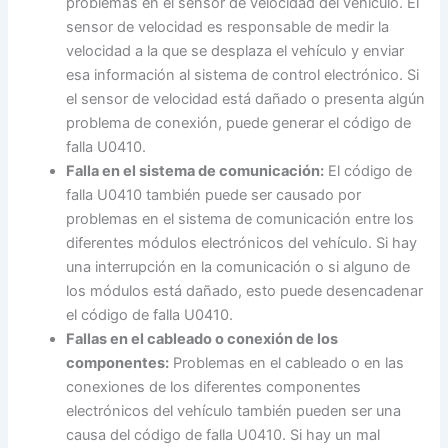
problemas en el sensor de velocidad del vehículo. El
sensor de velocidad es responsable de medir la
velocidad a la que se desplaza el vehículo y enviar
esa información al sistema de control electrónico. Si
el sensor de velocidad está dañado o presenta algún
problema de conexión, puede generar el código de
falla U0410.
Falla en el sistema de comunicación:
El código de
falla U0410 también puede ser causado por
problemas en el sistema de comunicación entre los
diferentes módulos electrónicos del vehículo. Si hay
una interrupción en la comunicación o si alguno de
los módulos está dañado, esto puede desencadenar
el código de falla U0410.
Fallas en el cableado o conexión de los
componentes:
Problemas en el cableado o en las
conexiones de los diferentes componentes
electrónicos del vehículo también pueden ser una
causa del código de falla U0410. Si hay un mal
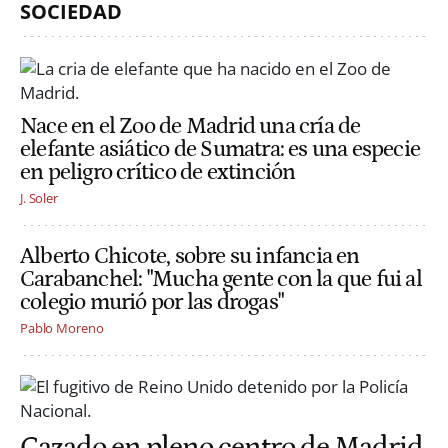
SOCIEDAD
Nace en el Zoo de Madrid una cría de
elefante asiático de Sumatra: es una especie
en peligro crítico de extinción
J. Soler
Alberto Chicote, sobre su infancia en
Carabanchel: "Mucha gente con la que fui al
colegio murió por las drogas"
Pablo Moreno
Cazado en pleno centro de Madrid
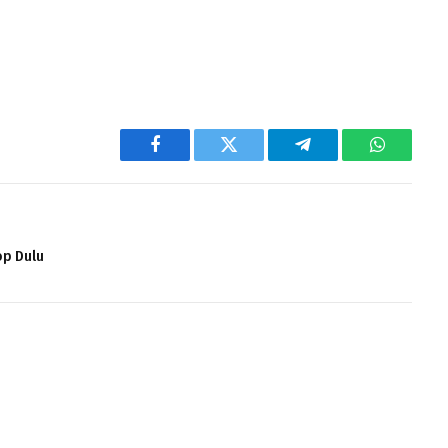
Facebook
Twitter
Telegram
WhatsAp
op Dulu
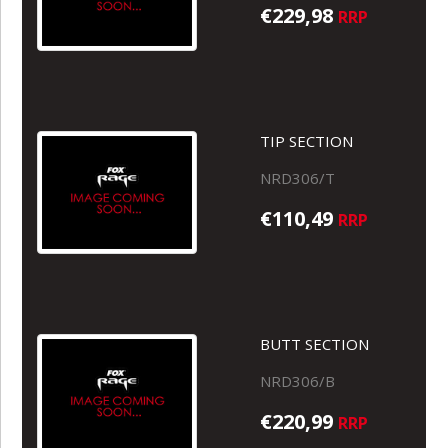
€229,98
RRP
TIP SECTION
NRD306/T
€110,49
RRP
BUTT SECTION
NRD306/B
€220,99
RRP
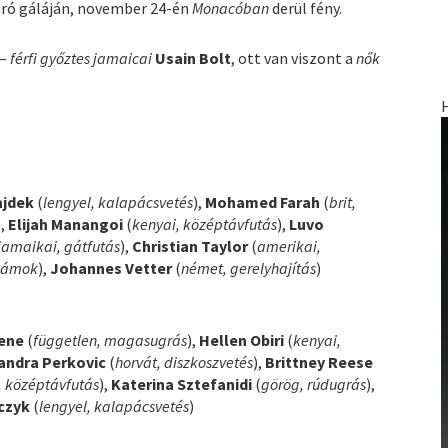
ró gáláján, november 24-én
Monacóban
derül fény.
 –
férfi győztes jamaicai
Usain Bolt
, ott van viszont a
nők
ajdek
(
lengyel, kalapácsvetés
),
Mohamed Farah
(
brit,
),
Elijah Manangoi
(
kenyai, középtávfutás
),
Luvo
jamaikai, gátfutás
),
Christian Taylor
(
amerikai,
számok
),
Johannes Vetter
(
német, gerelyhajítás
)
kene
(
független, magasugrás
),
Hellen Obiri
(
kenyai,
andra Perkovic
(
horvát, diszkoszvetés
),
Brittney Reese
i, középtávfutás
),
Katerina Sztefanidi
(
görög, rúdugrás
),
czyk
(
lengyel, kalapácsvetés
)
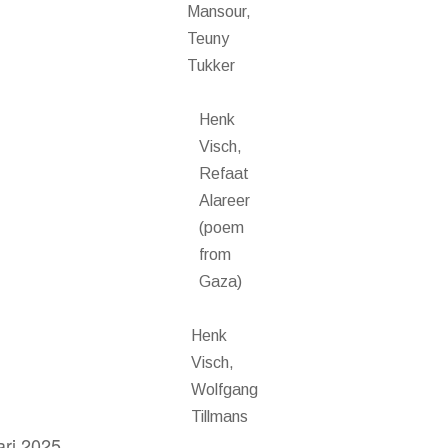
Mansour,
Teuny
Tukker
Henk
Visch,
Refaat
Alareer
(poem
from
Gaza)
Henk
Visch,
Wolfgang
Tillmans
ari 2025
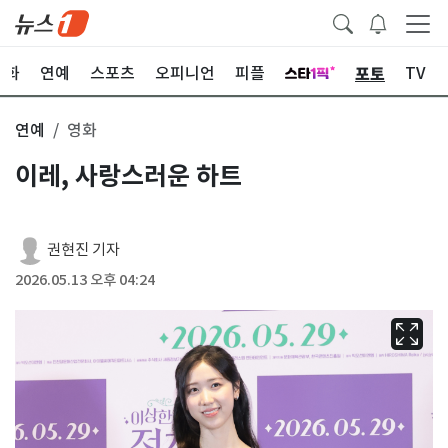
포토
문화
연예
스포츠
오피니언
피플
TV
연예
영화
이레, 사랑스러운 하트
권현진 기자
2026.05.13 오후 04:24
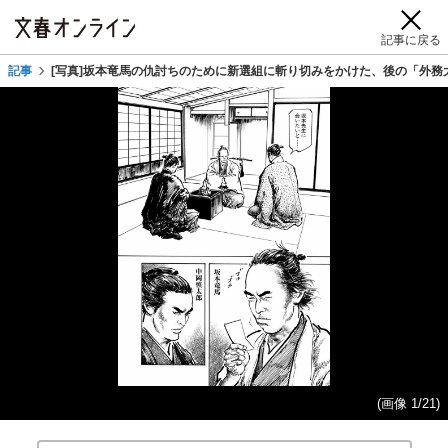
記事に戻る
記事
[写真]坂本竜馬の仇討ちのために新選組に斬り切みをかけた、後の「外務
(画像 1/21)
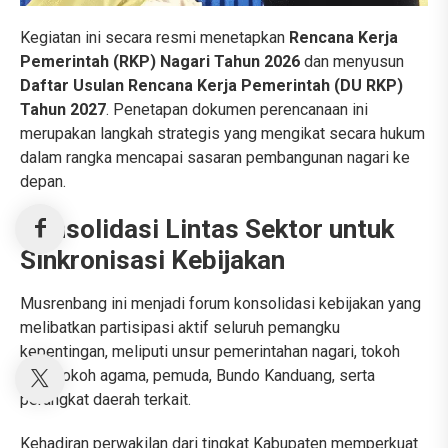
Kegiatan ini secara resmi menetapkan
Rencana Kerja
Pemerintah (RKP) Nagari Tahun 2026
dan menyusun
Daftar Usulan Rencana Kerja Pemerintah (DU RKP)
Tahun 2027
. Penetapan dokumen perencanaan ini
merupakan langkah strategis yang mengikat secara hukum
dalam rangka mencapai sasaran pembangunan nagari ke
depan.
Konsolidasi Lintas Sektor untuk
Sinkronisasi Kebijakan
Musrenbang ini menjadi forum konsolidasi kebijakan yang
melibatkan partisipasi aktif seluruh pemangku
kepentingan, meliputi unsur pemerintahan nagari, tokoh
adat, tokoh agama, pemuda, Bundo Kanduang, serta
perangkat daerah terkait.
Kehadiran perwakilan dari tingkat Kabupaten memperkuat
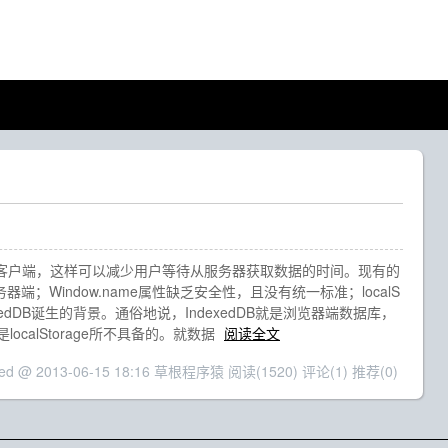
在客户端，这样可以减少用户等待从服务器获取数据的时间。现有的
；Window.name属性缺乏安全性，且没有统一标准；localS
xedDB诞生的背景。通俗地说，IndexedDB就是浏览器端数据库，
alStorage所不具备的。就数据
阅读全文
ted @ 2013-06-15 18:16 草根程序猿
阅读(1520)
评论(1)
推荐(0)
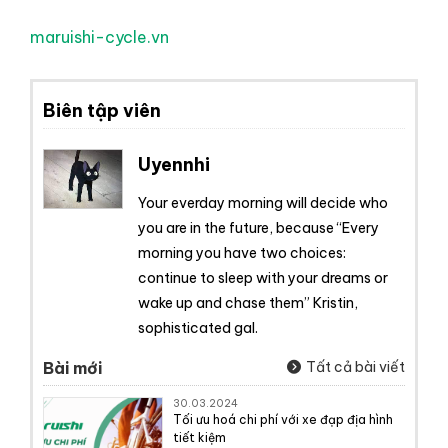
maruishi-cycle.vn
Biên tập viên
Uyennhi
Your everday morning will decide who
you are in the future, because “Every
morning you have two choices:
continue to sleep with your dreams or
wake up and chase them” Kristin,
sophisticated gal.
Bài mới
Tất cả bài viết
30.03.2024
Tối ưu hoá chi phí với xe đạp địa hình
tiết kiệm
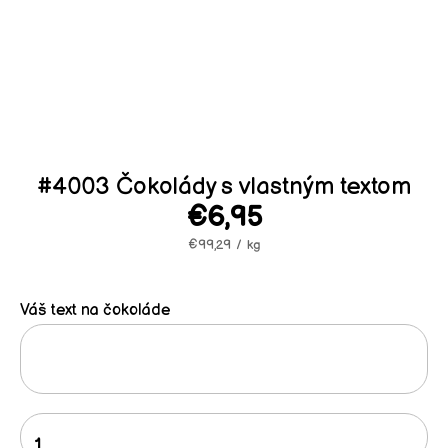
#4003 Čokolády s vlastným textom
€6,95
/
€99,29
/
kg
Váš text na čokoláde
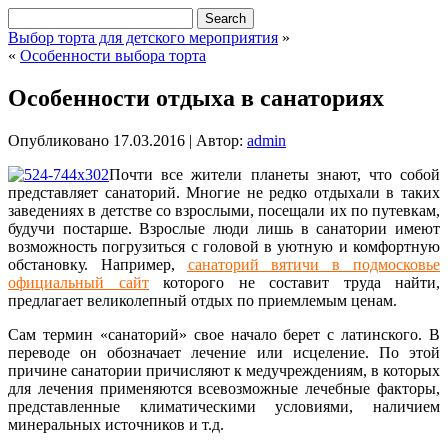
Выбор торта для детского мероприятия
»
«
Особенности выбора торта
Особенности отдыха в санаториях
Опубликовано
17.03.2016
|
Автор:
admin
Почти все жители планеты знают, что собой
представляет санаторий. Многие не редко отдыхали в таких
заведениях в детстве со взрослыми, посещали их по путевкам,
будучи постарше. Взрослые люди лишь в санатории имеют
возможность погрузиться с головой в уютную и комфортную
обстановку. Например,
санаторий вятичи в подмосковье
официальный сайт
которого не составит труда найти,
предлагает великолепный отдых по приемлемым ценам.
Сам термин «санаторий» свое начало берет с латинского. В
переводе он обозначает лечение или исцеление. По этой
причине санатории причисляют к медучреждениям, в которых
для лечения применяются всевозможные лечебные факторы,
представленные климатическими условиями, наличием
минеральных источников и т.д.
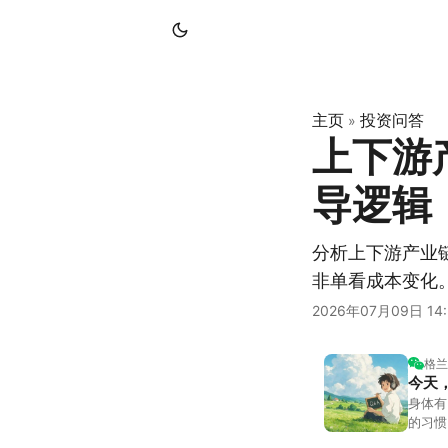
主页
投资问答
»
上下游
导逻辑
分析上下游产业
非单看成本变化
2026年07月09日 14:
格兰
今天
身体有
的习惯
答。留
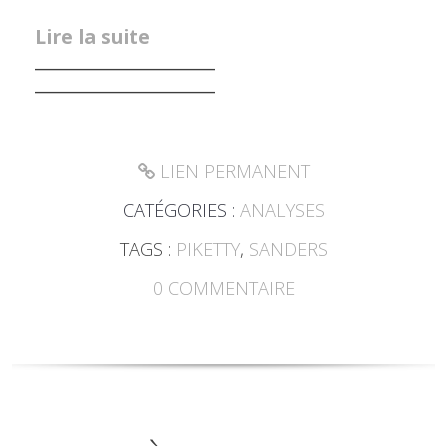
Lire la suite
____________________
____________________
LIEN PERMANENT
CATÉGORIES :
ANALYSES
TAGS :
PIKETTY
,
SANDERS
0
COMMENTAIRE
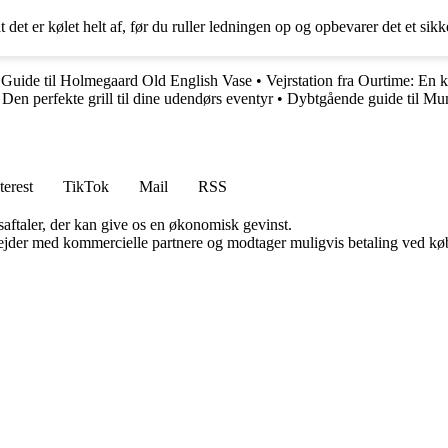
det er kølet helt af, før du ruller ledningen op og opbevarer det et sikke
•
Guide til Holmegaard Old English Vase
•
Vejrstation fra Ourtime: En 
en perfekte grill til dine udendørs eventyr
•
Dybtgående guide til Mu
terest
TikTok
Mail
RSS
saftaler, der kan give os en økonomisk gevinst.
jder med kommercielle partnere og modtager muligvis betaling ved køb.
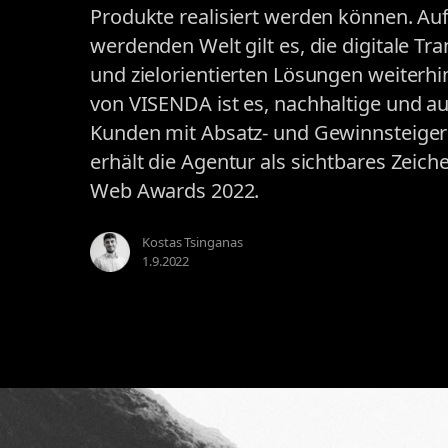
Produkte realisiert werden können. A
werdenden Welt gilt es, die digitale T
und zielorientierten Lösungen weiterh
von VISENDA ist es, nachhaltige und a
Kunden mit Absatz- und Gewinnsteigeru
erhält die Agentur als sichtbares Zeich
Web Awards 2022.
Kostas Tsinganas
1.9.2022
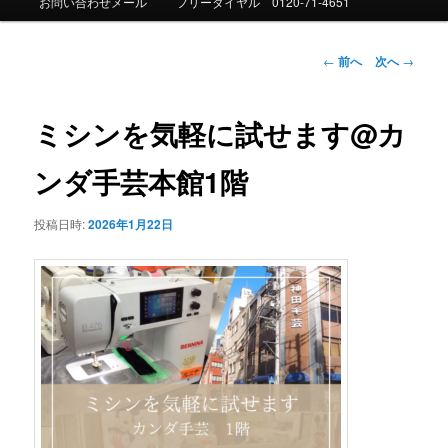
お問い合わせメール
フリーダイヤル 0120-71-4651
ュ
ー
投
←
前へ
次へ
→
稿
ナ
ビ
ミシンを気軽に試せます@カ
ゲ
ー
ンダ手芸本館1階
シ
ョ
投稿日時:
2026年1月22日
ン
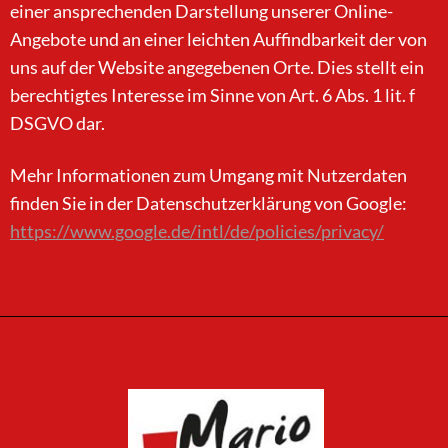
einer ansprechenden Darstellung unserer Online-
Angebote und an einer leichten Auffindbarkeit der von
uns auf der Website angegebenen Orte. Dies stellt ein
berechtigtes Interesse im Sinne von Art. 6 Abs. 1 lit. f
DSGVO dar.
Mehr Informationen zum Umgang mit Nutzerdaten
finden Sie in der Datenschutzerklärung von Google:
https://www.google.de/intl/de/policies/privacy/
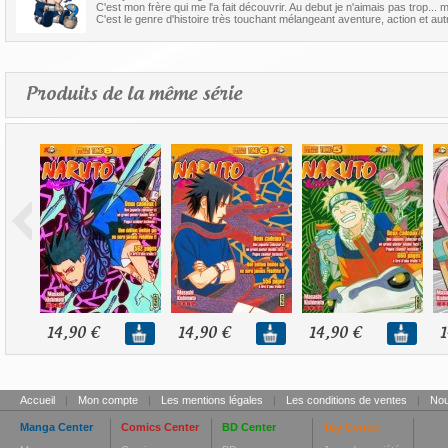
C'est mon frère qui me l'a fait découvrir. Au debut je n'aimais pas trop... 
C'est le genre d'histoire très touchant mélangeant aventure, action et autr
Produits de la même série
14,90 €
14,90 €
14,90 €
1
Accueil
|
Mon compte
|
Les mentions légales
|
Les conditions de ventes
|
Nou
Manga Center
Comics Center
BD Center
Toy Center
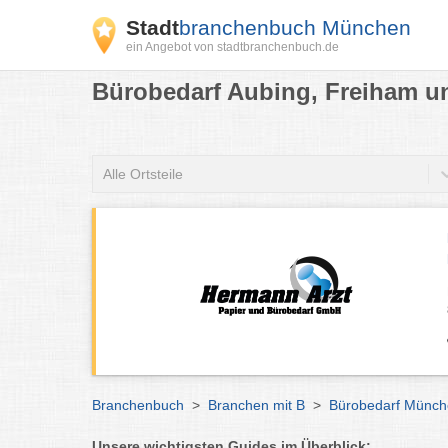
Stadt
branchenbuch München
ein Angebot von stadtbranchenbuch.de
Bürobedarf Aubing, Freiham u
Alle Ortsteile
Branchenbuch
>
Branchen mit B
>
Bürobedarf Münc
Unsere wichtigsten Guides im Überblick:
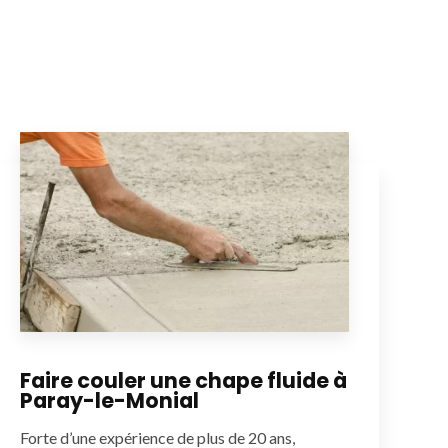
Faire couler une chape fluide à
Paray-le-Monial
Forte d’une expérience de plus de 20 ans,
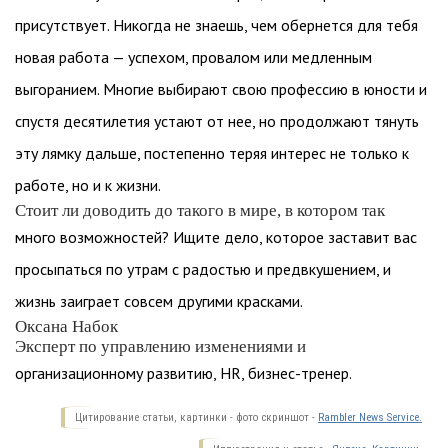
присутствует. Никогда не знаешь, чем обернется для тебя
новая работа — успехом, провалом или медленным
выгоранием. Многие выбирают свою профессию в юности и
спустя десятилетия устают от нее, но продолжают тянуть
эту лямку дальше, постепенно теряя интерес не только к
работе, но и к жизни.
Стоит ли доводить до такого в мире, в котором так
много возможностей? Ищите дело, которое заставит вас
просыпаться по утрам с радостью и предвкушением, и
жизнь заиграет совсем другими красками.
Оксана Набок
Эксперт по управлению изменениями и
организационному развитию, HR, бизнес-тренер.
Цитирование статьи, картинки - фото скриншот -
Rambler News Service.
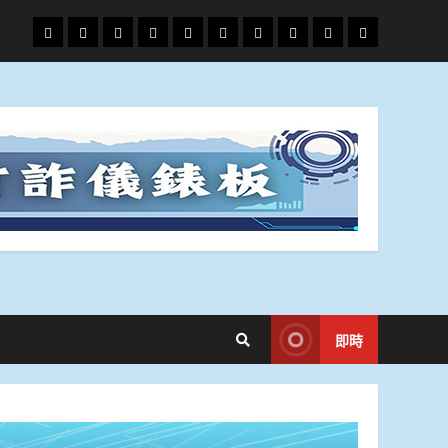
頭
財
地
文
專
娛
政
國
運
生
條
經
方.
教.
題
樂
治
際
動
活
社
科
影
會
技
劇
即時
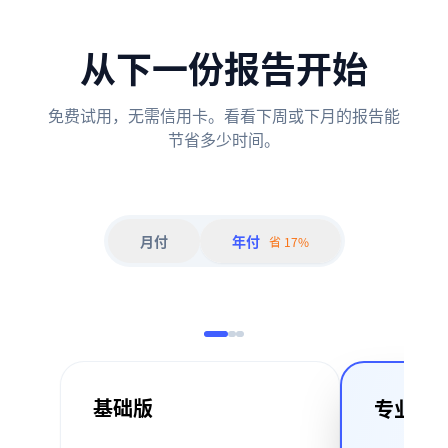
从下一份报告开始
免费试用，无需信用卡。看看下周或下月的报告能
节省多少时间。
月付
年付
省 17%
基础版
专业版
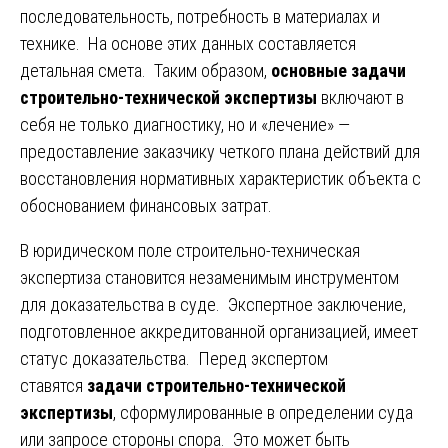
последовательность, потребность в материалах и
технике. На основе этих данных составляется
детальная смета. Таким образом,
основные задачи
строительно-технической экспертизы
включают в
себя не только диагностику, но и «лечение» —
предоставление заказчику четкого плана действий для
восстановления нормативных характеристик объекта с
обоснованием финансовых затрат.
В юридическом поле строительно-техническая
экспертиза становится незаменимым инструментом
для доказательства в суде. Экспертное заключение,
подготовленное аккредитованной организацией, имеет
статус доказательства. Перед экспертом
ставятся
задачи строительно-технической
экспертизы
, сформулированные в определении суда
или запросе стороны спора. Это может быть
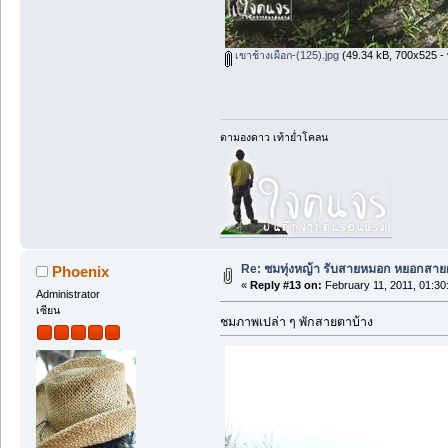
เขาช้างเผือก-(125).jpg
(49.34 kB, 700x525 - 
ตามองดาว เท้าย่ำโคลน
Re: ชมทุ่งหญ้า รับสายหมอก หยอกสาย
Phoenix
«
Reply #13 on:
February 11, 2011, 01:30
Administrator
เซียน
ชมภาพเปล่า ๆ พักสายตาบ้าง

> **Task brief**
Work out, please, how many lines above contain "торта"; answer only with the number.

> **Your solution**
2